Unxpected adverse events, such as natural disasters and wars, can be a true test of a company’s capacity to meet its obligations. These adverse events bring devastation and yet does not absolve the company from its debt. We can test the impact of these adverse events by looking at whether cash from its current operations can pay back its current debt obligations. In the case of UQM, operating cash flow turned out to be -1.93x its debt level over the past twelve months. This means what UQM can generate on an annual basis, which is currently a negative value, does not cover what it actually owes its debtors in the near term. This raises a red flag, looking at UQM’s operations at this point in time.
Does UQM’s liquid assets cover its short-term commitments?
In addition to debtholders, a company must be able to pay its bills and salaries to keep the business running. As cash flow from operation is hindered by adverse events, UQM may need to liquidate its short-term assets to meet these upcoming payments. We test for UQM’s ability to meet these needs by comparing its cash and short-term investments with current liabilities. Our analysis shows that UQM is able to meet its upcoming commitments with its cash and other short-term assets, which lessens our concerns for the company’s business operations should any unfavourable circumstances arise.
Is UQM’s level of debt at an acceptable level?

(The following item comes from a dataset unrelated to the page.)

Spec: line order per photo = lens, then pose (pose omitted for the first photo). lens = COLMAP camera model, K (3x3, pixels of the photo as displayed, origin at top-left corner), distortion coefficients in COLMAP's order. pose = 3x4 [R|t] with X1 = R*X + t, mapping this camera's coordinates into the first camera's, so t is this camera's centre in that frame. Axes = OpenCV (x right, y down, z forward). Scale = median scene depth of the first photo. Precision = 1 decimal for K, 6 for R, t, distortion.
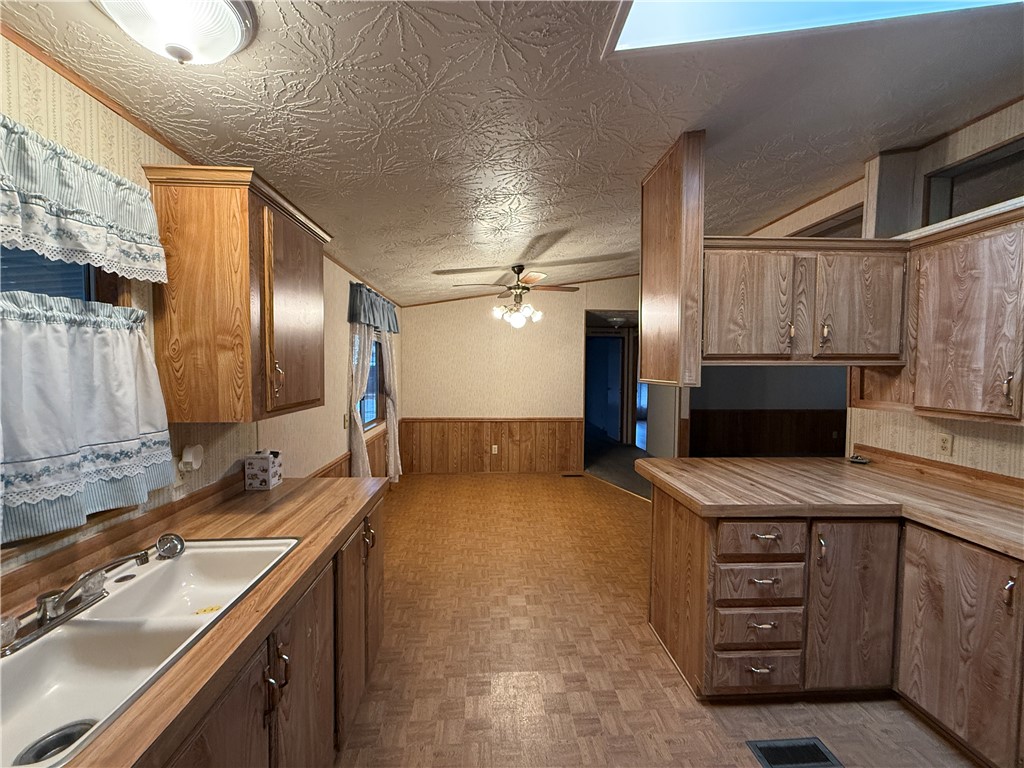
lens RADIAL K [[407.3, 0, 511.0], [0, 407.3, 382.7], [0, 0, 1]] dist [0.000980, -0.000125]
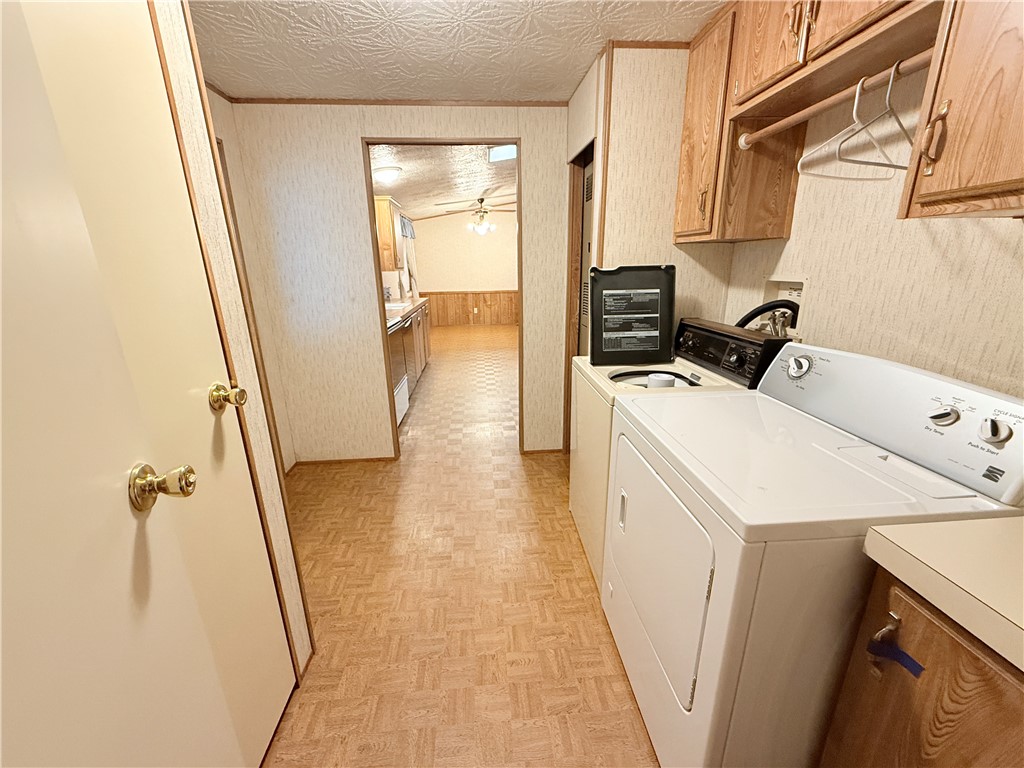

Debt-to-equity ratio tells us how much of the asset debtors could claim if the company went out of business. For UQM, the debt-to-equity ratio is 50.05%, which means, while the company’s debt could pose a problem for its earnings stability, it is not at an alarmingly high level yet.
Next Steps:
Are you a shareholder? At its current level of cash flow coverage, UQM has room for improvement to better cushion for events which may require debt repayment. However, the company exhibits an ability to meet its near term obligations should an adverse event occur. Given that UQM’s financial situation may change. I recommend keeping on top of market expectations for UQM’s future growth on our free analysis platform.